Grant NapoleonSet in the setting of post-revolutionary France, there are a lot of white ruffles on display in this film. Napoleonwhich had already been shot before Saltburn (and almost all of the UK, rather than France), gave Rhys a chance to see master film director Scott in his element. “He’s kind of a phenomenon, in his 80s and running around like a kid. … He has more energy than me.

As it happens, his casting in the role of the conniving politician Talleyrand (who is seen playing diplomatic chess with several of his European counterparts and is never without a caliper on one leg) goes back to the beginning of Rhys’s career, with Rhys saying: “Ridley has known about me since Altman.” .

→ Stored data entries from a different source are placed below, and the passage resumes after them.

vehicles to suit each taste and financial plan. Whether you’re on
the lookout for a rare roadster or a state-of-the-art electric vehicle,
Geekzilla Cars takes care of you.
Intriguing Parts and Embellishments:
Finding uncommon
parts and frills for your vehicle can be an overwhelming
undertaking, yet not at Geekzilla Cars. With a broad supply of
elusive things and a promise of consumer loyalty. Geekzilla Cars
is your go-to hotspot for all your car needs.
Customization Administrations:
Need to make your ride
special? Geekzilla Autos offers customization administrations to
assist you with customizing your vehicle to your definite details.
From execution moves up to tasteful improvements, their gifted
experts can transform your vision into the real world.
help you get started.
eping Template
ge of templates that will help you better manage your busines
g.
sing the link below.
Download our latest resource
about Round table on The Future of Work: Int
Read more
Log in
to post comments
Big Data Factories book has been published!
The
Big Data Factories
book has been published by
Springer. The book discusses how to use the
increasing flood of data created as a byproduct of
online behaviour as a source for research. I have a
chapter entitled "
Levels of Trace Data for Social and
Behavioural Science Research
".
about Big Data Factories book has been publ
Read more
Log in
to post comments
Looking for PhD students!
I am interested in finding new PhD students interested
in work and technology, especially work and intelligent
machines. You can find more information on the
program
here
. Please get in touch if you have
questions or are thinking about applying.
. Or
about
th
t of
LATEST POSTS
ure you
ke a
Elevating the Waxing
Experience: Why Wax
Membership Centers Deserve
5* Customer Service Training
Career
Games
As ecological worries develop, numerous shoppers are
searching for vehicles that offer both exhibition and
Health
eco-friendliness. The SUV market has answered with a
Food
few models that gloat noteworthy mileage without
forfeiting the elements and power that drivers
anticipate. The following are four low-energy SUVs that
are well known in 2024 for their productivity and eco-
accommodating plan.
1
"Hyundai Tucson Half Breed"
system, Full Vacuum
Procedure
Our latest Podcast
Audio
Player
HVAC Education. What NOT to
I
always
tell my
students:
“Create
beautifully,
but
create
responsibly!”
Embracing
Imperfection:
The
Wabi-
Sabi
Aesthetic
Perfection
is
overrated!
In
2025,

More than 30 years later, now determined to capitalize on his latest major cinematic moment, Rhys was asking himself what he really wanted to get out of it.

“And I thought, ‘All I want is to work with great filmmakers but the ones I love, that’s all I really want moving forward. So, if it leads to more opportunities like that, I’ll be a really happy person.'” I hope exciting filmmakers realize Interesting that I’m alive.”